Some background-check black marks, like a speeding ticket, may no longer disqualify a candidate. Airlines are being more understanding about training setbacks, like failing to win a rating to fly by instruments or pass the private pilot’s license exam on the first try, says Tyler Tenbrink, head of training at Piedmont Airlines, a regional carrier owned by American Airlines. “Those things may have been detrimental five years ago, but they are no longer,” he tells Forbes.
More selectivity. In Europe, flight-school applicants go through a rigorous selection process before admission. That’s resulted in washout rates of just 2% to 3%, says Woodward. In the U.S., the norm is that a willing customer with money gets to fly. Given the current high demand and limited resources in the U.S., Skyborne has sought to bring initial screening over to this side of the pond.

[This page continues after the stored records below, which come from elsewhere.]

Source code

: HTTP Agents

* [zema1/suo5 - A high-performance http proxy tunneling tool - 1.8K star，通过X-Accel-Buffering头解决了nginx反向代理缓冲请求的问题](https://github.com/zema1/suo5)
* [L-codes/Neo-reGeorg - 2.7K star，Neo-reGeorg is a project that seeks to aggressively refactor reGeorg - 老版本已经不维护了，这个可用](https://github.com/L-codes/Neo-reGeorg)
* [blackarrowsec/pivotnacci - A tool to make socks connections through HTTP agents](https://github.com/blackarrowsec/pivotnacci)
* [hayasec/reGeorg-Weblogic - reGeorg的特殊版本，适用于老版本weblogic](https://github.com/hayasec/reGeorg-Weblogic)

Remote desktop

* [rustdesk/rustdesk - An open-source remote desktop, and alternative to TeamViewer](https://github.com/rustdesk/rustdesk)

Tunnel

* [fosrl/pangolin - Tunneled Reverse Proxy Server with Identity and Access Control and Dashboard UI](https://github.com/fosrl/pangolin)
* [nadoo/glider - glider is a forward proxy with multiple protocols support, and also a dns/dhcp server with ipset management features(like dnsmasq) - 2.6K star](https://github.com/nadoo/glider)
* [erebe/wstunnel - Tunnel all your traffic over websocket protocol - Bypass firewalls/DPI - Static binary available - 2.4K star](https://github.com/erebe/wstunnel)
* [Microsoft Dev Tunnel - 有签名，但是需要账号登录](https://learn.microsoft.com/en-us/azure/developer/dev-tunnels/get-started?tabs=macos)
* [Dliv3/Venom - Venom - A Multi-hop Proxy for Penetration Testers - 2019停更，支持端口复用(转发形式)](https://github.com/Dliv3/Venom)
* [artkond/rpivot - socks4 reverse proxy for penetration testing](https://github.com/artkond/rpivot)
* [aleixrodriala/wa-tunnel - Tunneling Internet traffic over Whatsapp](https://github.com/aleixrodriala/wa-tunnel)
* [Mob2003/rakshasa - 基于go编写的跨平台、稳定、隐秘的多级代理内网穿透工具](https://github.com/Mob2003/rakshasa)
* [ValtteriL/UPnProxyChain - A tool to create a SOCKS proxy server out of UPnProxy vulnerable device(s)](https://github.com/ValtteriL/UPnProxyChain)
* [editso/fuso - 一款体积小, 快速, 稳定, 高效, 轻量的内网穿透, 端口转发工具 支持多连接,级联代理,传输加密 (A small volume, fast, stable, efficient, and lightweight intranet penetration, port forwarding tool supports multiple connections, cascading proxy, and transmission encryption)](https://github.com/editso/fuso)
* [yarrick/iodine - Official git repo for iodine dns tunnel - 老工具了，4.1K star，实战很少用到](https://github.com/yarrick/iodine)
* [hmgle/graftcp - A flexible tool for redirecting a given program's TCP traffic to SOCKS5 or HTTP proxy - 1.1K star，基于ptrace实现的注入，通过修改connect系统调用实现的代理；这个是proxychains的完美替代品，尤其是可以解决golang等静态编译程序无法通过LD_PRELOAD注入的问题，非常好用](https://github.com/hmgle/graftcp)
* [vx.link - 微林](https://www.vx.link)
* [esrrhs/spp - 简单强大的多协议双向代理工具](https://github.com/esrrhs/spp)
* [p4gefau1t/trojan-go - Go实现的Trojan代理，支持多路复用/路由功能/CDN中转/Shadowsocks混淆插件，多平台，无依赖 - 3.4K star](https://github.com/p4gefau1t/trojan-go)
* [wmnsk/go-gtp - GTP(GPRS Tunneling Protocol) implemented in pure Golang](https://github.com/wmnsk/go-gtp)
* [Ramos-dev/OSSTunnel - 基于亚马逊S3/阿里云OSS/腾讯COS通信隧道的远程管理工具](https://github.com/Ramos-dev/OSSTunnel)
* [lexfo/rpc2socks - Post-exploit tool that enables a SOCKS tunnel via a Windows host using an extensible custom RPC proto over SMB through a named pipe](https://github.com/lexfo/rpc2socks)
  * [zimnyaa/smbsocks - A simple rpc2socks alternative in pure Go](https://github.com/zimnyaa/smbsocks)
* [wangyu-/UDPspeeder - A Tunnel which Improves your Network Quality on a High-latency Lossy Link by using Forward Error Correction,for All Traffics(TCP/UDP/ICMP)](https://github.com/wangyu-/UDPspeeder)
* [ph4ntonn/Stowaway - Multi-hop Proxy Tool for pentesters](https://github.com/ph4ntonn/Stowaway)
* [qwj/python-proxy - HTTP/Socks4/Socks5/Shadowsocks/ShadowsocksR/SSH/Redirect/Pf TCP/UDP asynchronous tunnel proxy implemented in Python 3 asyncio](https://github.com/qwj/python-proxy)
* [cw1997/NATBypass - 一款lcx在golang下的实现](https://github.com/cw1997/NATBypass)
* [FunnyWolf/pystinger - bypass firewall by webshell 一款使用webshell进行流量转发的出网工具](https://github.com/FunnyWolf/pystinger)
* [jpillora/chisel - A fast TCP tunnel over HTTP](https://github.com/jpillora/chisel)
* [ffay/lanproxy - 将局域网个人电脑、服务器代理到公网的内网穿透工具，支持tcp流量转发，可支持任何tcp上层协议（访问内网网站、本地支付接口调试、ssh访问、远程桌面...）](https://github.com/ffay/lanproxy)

Its first attempt was rocky. After acquiring its Florida school in 2021 from FlightSafety International, Skyborne found that the selection process scared potential students away. It backtracked to running the process for students after they’d attained their private pilot licenses and were looking to qualify for pathway programs with partner airlines. But the school it’s setting up with Delta will run a rigorous European-style selection process.
“If there’s a fixed supply of certified flight instructors in the U.S. and we’re wasting them with candidates that are never going to make it through the program or don’t have the capability or aptitude, then we’re using that resource in a very inefficient manner,” says Ed Davidson, managing director of Skyborne’s Florida school.